Esta presentación será en inglés y tendrá traducción al español

Abstract. This lecture will share work from the first six years of the ISU Computation & Construction Lab (CCL). The CCL is a physical space that houses digital fabrication machines and robotics – as well as a home to pedagogical experiments, fabricated objects, and theoretical ambitions collected under the hypothesis that computation is informed by and productive of architectural cultures. Or said differently: the CCL is a ‘carrier bag’ to hold the tools for constructing a feminist future for technology (See Le Guin). The CCL gathers these strategies for architecture and computation under the term computational feminism, operating relentlessly upon the cultures of architecture and computation using disciplinary tools: writing, teaching, coding, drawing, making, and building. Projects from each of these categories will be presented as methods for reflecting on how architect and designer’s make-with, attribute, and historicize computational knowledge and labor. 

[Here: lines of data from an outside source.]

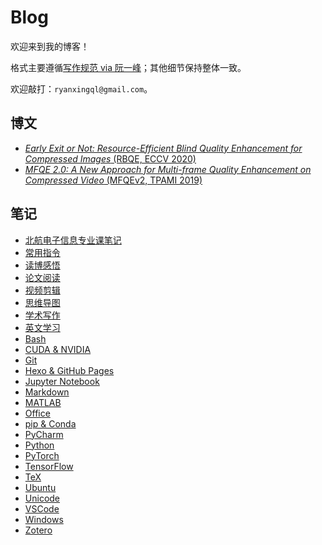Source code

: # Blog

欢迎来到我的博客！

格式主要遵循[写作规范 via 阮一峰](https://github.com/ruanyf/document-style-guide)；其他细节保持整体一致。

欢迎敲打：`ryanxingql@gmail.com`。

## 博文

- [*Early Exit or Not: Resource-Efficient Blind Quality Enhancement for Compressed Images* (RBQE, ECCV 2020)](https://github.com/ryanxingql/blog/blob/main/posts/rbqe.md)
- [*MFQE 2.0: A New Approach for Multi-frame Quality Enhancement on Compressed Video* (MFQEv2, TPAMI 2019)](https://github.com/ryanxingql/blog/blob/main/posts/mfqev2.md)

## 笔记

- [北航电子信息专业课笔记](https://github.com/ryanxingql/blog/blob/main/posts/buaa_ee.md)
- [常用指令](https://github.com/ryanxingql/blog/blob/main/posts/command.md)
- [读博感悟](https://github.com/ryanxingql/blog/blob/main/posts/phd.md)
- [论文阅读](https://github.com/ryanxingql/blog/blob/main/posts/paper_reading.md)
- [视频剪辑](https://github.com/ryanxingql/blog/blob/main/posts/video_editing.md)
- [思维导图](https://github.com/ryanxingql/blog/blob/main/posts/mindmap.md)
- [学术写作](https://github.com/ryanxingql/blog/blob/main/posts/academic_writing.md)
- [英文学习](https://github.com/ryanxingql/blog/blob/main/posts/english.md)
- [Bash](https://github.com/ryanxingql/blog/blob/main/posts/bash.md)
- [CUDA & NVIDIA](https://github.com/ryanxingql/blog/blob/main/posts/cuda_and_nvidia.md)
- [Git](https://github.com/ryanxingql/blog/blob/main/posts/git.md)
- [Hexo & GitHub Pages](https://github.com/ryanxingql/blog/blob/main/posts/hexo_and_github_pages.md)
- [Jupyter Notebook](https://github.com/ryanxingql/blog/blob/main/posts/jupyter_notebook.md)
- [Markdown](https://github.com/ryanxingql/blog/blob/main/posts/markdown.md)
- [MATLAB](https://github.com/ryanxingql/blog/blob/main/posts/matlab.md)
- [Office](https://github.com/ryanxingql/blog/blob/main/posts/office.md)
- [pip & Conda](https://github.com/ryanxingql/blog/blob/main/posts/pip_and_conda.md)
- [PyCharm](https://github.com/ryanxingql/blog/blob/main/posts/pycharm.md)
- [Python](https://github.com/ryanxingql/blog/blob/main/posts/python.md)
- [PyTorch](https://github.com/ryanxingql/blog/blob/main/posts/pytorch.md)
- [TensorFlow](https://github.com/ryanxingql/blog/blob/main/posts/tensorflow.md)
- [TeX](https://github.com/ryanxingql/blog/blob/main/posts/tex.md)
- [Ubuntu](https://github.com/ryanxingql/blog/blob/main/posts/ubuntu.md)
- [Unicode](https://github.com/ryanxingql/blog/blob/main/posts/unicode.md)
- [VSCode](https://github.com/ryanxingql/blog/blob/main/posts/vscode.md)
- [Windows](https://github.com/ryanxingql/blog/blob/main/posts/windows.md)
- [Zotero](https://github.com/ryanxingql/blog/blob/main/posts/zotero.md)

Keywords. Computation, Feminism, Fabrication, Tools, Construction

Shelby Elizabeth Doyle, AIA is an Associate Professor of Architecture and Stan G. Thurston Professor of Design Build at the Iowa State University College of Design,  co-founder of the ISU Computation & Construction Lab (CCL), and director of the ISU Architectural Robotics Lab (ARL). The central hypothesis of CCL and Doyle’s work is that computation in architecture is a material, pedagogical, and social project; computation is both informed by and productive of architectural cultures. This hypothesis is explored, through the fabrication of built projects and materialized in computational practices. The CCL is invested in questioning the role of education and pedagogy in replicating existing technological inequities, and in pursuing the potential for technology in architecture as a space of and for gender equity. Doyle received a Fulbright Fellowship to Cambodia, a Master of Architecture from the Harvard Graduate School of Design, and a Bachelor of Science in architecture from the University of Virginia.